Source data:

- - - - -

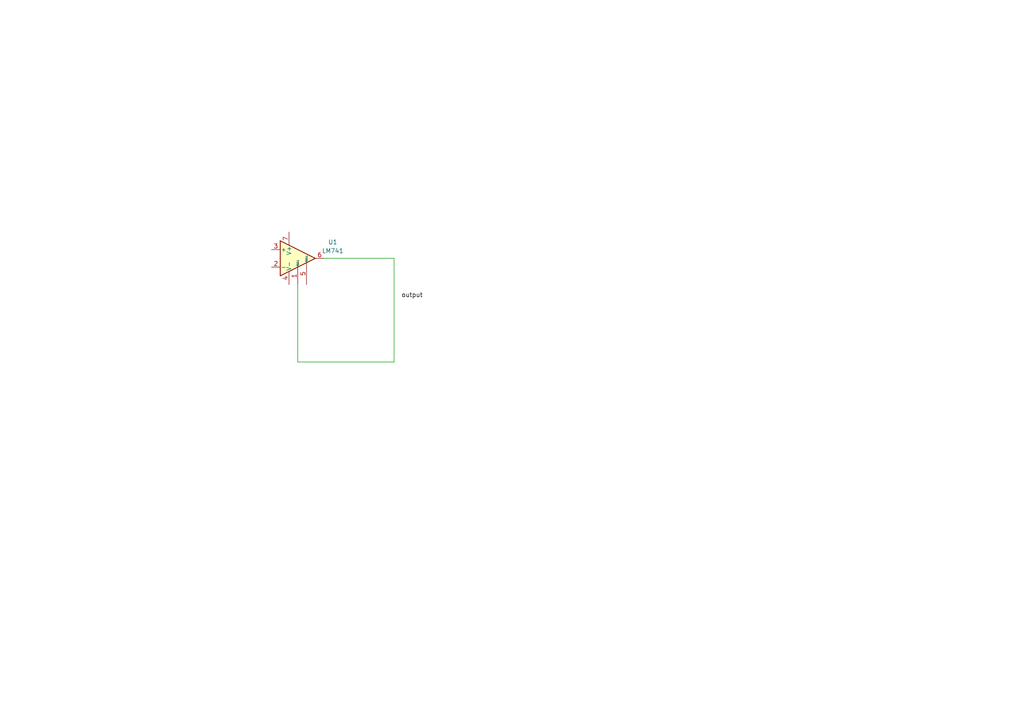
<source format=kicad_sch>
(kicad_sch (version 20211123) (generator eeschema)

  (uuid 004ce936-d9c3-4a31-a7c6-b010cba4ebb5)

  (paper "A4")

  



  (wire (pts (xy 93.98 74.93) (xy 114.3 74.93))
    (stroke (width 0) (type default) (color 0 0 0 0))
    (uuid 0c2a589b-7e2d-4605-8296-61f5316448d8)
  )
  (wire (pts (xy 114.3 104.9981) (xy 86.36 104.9981))
    (stroke (width 0) (type default) (color 0 0 0 0))
    (uuid 3e05ef39-85ff-4af4-ac9c-d314f192d440)
  )
  (wire (pts (xy 114.3 74.93) (xy 114.3 104.9981))
    (stroke (width 0) (type default) (color 0 0 0 0))
    (uuid 7755da30-785a-47ee-8ab5-32d693a8f1f6)
  )
  (wire (pts (xy 86.36 104.9981) (xy 86.36 82.55))
    (stroke (width 0) (type default) (color 0 0 0 0))
    (uuid b66c6ab6-22e6-4766-b2b9-4d8f1154f672)
  )

  (label "output" (at 116.4 86.6 0)
    (effects (font (size 1.27 1.27)) (justify left bottom))
    (uuid 2d1eb8d6-8016-419e-9103-7f6b91a355dc)
  )

  (symbol (lib_id "Amplifier_Operational:LM741") (at 86.36 74.93 0) (unit 1)
    (in_bom yes) (on_board yes) (fields_autoplaced)
    (uuid a4df4eb8-7cd4-4a6e-8188-6c54456f5238)
    (property "Reference" "U1" (id 0) (at 96.52 70.231 0))
    (property "Value" "LM741" (id 1) (at 96.52 72.771 0))
    (property "Footprint" "" (id 2) (at 87.63 73.66 0)
      (effects (font (size 1.27 1.27)) hide)
    )
    (property "Datasheet" "http://www.ti.com/lit/ds/symlink/lm741.pdf" (id 3) (at 90.17 71.12 0)
      (effects (font (size 1.27 1.27)) hide)
    )
    (pin "1" (uuid c5ee6f0f-ef74-4365-be41-95ecd11f231e))
    (pin "2" (uuid af0543a6-d61a-4964-9c04-c1e286e32328))
    (pin "3" (uuid f580f9ac-2398-46e7-a1aa-2dcdca0b5a00))
    (pin "4" (uuid fd7dc682-002e-47bd-899f-0d2d55d976aa))
    (pin "5" (uuid 4d414049-6ea2-4a6c-9dcf-a2b34b9e1f4d))
    (pin "6" (uuid d0769124-bf3c-47c0-8643-d25cd22e76b3))
    (pin "7" (uuid ba88d01a-28ed-4c27-ba63-33e8f7b48f99))
    (pin "8" (uuid 658f5afc-1595-44f2-9c96-c99c21d009bd))
  )

  (sheet_instances
    (path "/" (page "1"))
  )

  (symbol_instances
    (path "/a4df4eb8-7cd4-4a6e-8188-6c54456f5238"
      (reference "U1") (unit 1) (value "LM741") (footprint "")
    )
  )
)

</source>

- - - - -

Every entry above needs to be printed again exactly, with its pictures left out.

<source format=kicad_sch>
(kicad_sch (version 20211123) (generator eeschema)

  (uuid 004ce936-d9c3-4a31-a7c6-b010cba4ebb5)

  (paper "A4")

  



  (wire (pts (xy 93.98 74.93) (xy 114.3 74.93))
    (stroke (width 0) (type default) (color 0 0 0 0))
    (uuid 0c2a589b-7e2d-4605-8296-61f5316448d8)
  )
  (wire (pts (xy 114.3 104.9981) (xy 86.36 104.9981))
    (stroke (width 0) (type default) (color 0 0 0 0))
    (uuid 3e05ef39-85ff-4af4-ac9c-d314f192d440)
  )
  (wire (pts (xy 114.3 74.93) (xy 114.3 104.9981))
    (stroke (width 0) (type default) (color 0 0 0 0))
    (uuid 7755da30-785a-47ee-8ab5-32d693a8f1f6)
  )
  (wire (pts (xy 86.36 104.9981) (xy 86.36 82.55))
    (stroke (width 0) (type default) (color 0 0 0 0))
    (uuid b66c6ab6-22e6-4766-b2b9-4d8f1154f672)
  )

  (label "output" (at 116.4 86.6 0)
    (effects (font (size 1.27 1.27)) (justify left bottom))
    (uuid 2d1eb8d6-8016-419e-9103-7f6b91a355dc)
  )

  (symbol (lib_id "Amplifier_Operational:LM741") (at 86.36 74.93 0) (unit 1)
    (in_bom yes) (on_board yes) (fields_autoplaced)
    (uuid a4df4eb8-7cd4-4a6e-8188-6c54456f5238)
    (property "Reference" "U1" (id 0) (at 96.52 70.231 0))
    (property "Value" "LM741" (id 1) (at 96.52 72.771 0))
    (property "Footprint" "" (id 2) (at 87.63 73.66 0)
      (effects (font (size 1.27 1.27)) hide)
    )
    (property "Datasheet" "http://www.ti.com/lit/ds/symlink/lm741.pdf" (id 3) (at 90.17 71.12 0)
      (effects (font (size 1.27 1.27)) hide)
    )
    (pin "1" (uuid c5ee6f0f-ef74-4365-be41-95ecd11f231e))
    (pin "2" (uuid af0543a6-d61a-4964-9c04-c1e286e32328))
    (pin "3" (uuid f580f9ac-2398-46e7-a1aa-2dcdca0b5a00))
    (pin "4" (uuid fd7dc682-002e-47bd-899f-0d2d55d976aa))
    (pin "5" (uuid 4d414049-6ea2-4a6c-9dcf-a2b34b9e1f4d))
    (pin "6" (uuid d0769124-bf3c-47c0-8643-d25cd22e76b3))
    (pin "7" (uuid ba88d01a-28ed-4c27-ba63-33e8f7b48f99))
    (pin "8" (uuid 658f5afc-1595-44f2-9c96-c99c21d009bd))
  )

  (sheet_instances
    (path "/" (page "1"))
  )

  (symbol_instances
    (path "/a4df4eb8-7cd4-4a6e-8188-6c54456f5238"
      (reference "U1") (unit 1) (value "LM741") (footprint "")
    )
  )
)

</source>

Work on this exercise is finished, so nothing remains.